SAIC Classes end: December 18
Learning Outcomes
Students will learn how artists employed a wide range of new technologies in their practice throughout the twentieth and twenty-first centuries. Students will be able to identify different strategies employed by artists in their use of new media and will understand how artists channeled these strategies in the production of specific works of art. A midterm Research Proposal, participation in class discussion, a final presentation, and the final Research Paper will evaluate students' grasp of the historical and conceptual issues relevant to this aim.
Students may vary in their learning; achieving course goals requires work on the students' part.
Class Schedule and Readings
The readings are included below in the form of links (webliography) and online Flaxman sources.
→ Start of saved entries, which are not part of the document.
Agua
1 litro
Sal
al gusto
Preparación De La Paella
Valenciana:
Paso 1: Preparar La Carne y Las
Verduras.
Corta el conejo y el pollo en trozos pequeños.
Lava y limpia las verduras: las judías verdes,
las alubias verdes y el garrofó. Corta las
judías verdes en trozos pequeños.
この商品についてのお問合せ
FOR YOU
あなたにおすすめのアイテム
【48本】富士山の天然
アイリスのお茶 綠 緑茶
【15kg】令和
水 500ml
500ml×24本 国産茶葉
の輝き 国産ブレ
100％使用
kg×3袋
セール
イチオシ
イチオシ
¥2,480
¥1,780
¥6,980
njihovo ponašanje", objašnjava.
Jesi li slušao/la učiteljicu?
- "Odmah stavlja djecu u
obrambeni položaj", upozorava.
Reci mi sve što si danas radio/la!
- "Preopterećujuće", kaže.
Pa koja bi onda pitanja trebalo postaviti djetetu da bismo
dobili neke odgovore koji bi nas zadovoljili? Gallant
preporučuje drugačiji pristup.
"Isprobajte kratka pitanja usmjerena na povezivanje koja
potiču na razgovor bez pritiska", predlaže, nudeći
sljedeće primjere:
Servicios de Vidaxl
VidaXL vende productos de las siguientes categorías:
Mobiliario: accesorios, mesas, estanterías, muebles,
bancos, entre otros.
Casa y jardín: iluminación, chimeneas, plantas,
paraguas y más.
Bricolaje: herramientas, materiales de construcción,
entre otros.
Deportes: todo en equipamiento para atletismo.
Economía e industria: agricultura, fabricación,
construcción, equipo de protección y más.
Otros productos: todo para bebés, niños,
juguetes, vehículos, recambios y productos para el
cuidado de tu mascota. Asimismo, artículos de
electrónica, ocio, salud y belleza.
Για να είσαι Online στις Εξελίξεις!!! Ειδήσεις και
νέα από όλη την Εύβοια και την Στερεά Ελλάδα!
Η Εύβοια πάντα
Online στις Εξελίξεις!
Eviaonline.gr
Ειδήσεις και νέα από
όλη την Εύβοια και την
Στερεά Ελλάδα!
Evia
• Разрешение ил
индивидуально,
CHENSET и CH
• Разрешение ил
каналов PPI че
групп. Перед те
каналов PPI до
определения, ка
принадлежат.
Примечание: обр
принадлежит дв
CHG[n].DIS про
Students are expected to read the assigned texts before class. Please note that the lecture plan and the reading list are subject to change without notice. Students are advised to monitor and refresh the Canvas Home page.
Class Participation
Please prepare three questions/comments for every class. Class participation is required. This means that students must ask questions, make comments and discuss the topics raised by both classmates and the instructor. Students may participate via video, voice and/or text.